Without the substantial aid of officials of Essen Public Library, I could not have compiled the earlier history of the family, since my primary sources for that particular period include the various official Krupp histories, monographs, anniversary brochures, company reports and picture-albums which were kindly put at my disposal there. I have also had access to the files of British newspapers and magazines of the last century. In particular, Wilhelm Berdrow’s edited collection of Alfred Krupp’s Letters (Gollancz, 1930) was of immense value.
For the period between the wars, I have again largely relied on the newspapers and magazines of the time, together with the talks I have had with key principals such as Gottfried Treviranus, a Cabinet Minister in the Weimar Republic, a close acquaintance of both Bertha and Gustav Krupp, and a frequent visitor to the Villa Hügel. It goes without saying of course that I have needed to refer closely to the proceedings of the Krupp Trial {Trials of War Criminals before the Nuremberg Tribunals, Vol. IX, Alfried Krupp, et al.).

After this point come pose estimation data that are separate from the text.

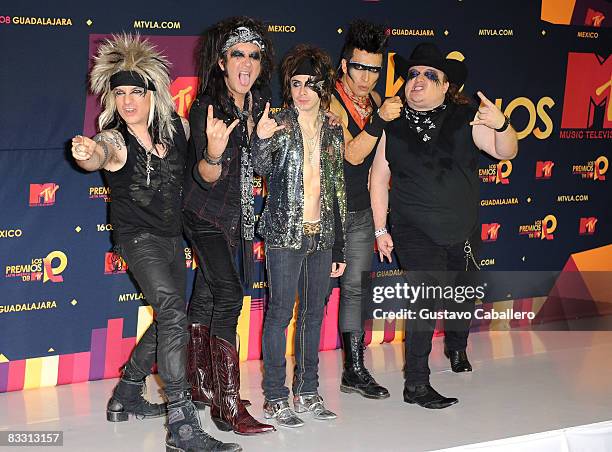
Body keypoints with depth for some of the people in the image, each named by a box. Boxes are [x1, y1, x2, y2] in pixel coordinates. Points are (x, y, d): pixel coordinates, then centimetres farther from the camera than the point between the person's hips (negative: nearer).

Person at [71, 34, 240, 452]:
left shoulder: (176, 127, -3)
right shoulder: (114, 139, -16)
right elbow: (97, 158, -39)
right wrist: (87, 155, -62)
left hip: (172, 235, 7)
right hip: (138, 236, -7)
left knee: (171, 319, 17)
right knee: (173, 314, -23)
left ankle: (127, 397, 35)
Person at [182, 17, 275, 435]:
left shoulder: (259, 104, 2)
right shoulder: (207, 107, -18)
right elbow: (206, 177, -25)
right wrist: (214, 153, -44)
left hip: (238, 214, 7)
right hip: (206, 213, -7)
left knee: (206, 295, 15)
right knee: (229, 295, -18)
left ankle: (202, 386, 25)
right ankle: (229, 407, -18)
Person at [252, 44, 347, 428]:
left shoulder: (333, 132, 10)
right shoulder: (280, 125, -3)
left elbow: (338, 191, 13)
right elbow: (262, 168, -20)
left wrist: (339, 248, 12)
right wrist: (263, 140, -42)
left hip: (321, 234, 5)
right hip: (285, 232, -5)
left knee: (314, 313, 10)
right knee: (281, 311, -4)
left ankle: (307, 393, 21)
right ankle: (275, 398, 3)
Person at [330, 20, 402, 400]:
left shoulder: (375, 100, 9)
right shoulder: (330, 103, -13)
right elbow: (354, 154, -22)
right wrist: (380, 118, -31)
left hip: (361, 212, 7)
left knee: (355, 289, 9)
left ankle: (355, 371, 16)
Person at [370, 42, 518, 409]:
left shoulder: (466, 118, -4)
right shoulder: (393, 126, -5)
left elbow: (506, 152, -6)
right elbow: (379, 179, 1)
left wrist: (501, 126, -29)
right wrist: (381, 230, 0)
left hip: (463, 229, 3)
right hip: (415, 232, -3)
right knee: (426, 297, -17)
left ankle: (457, 348, 52)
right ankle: (416, 384, -9)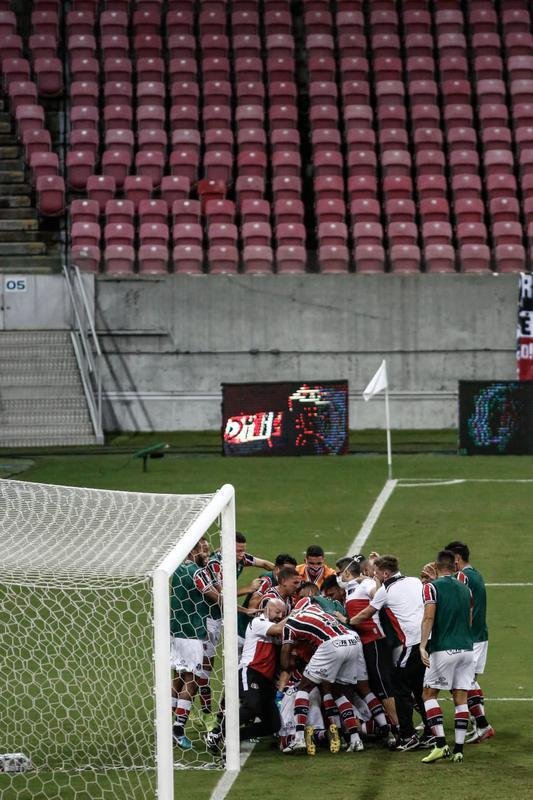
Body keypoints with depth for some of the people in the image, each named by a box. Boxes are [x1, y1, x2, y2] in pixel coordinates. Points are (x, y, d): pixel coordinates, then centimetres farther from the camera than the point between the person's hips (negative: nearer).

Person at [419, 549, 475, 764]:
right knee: (461, 698, 6)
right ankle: (458, 750, 2)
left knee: (429, 694, 5)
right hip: (467, 648, 5)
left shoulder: (432, 587, -4)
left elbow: (429, 618, -16)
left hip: (444, 649, -5)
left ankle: (441, 744, -9)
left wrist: (422, 646, -21)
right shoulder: (465, 589, 13)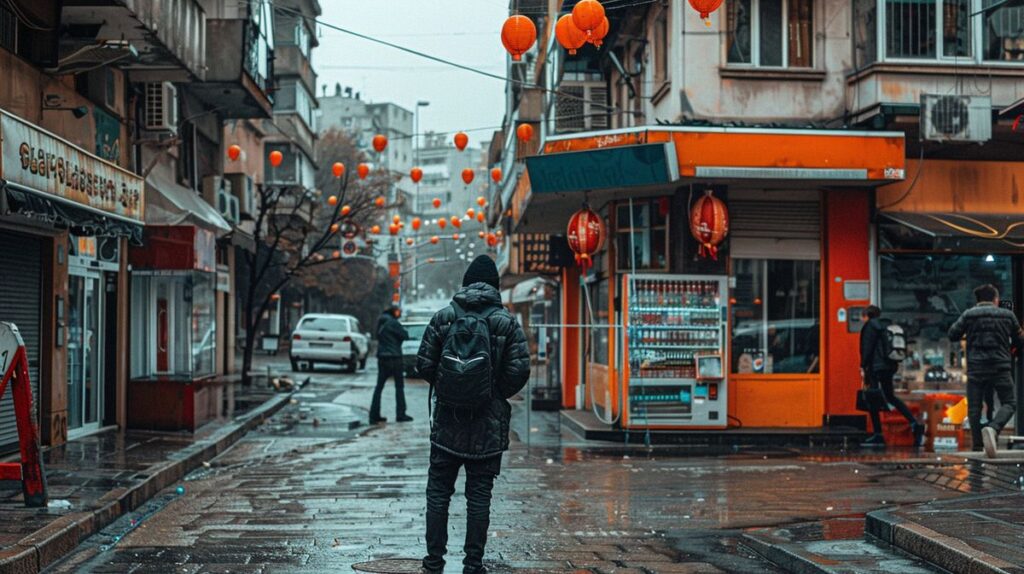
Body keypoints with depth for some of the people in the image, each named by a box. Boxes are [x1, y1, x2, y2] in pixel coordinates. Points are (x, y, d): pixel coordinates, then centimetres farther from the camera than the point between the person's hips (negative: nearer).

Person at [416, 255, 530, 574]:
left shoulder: (444, 317, -1)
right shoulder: (506, 322, -4)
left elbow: (424, 364, -2)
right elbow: (520, 370, -9)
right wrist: (497, 394, 9)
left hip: (448, 420, 1)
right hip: (488, 424, -1)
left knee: (438, 491, 10)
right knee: (479, 494, 6)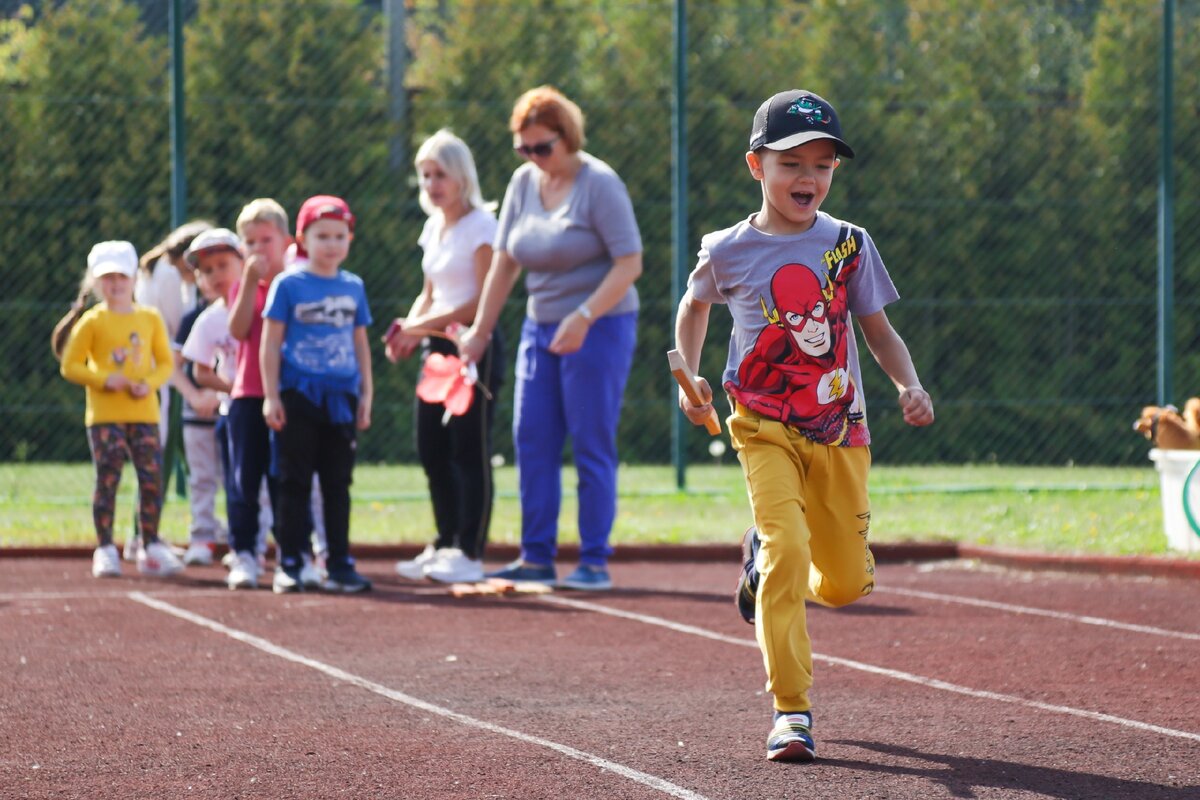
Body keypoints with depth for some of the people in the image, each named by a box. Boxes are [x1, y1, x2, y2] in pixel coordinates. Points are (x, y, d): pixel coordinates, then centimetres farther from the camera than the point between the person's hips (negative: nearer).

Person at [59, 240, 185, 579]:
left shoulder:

Most of the recent material, especially that from 1945 onwards, has in fact come from conversations I have had with people privy to certain crucial episodes of the Krupp story, as well as from a sedulous perusal of the newspapers and periodicals, German, American, French, and British, of the day. In particular, I would like to record the invaluable information and comments I received from Lord Shawcross, Lord Robertson, Sir Christopher Steel, Airey Neave, Goronwy Rees, Harris Burland, Rex Malik, Harold Edge, Professor Francis Carsten, Terence Prittie of the Guardian, Reginald Peck of the Daily Telegraph, Karl Robson of The Economist, Frederick Fischer of the Financial Times, and Lee Brawand and Dr. H. Alexander of Der Spiegel. The latter was kind enough to put his own collection of back numbers of Der Spiegel at my disposal. Many, many others—some former and some present employees of the Krupp concern—talked to me in strict confidence: a confidence which I intend to respect, come what may. The book’s merits, if it has any, can be laid at many doorsteps, its faults, alas, are purely mine alone.
A final word of gratitude must go to my wife and to my small children for being so tolerant in what has been a difficult time for me. I trust and hope that my two young sons and my young daughter will perhaps wonder in the years to come what was all their father’s fuss about guns and U-boats and tanks and slave-labour. For myself, if another Krupp cannon is never again fired in anger then it will have been worth while.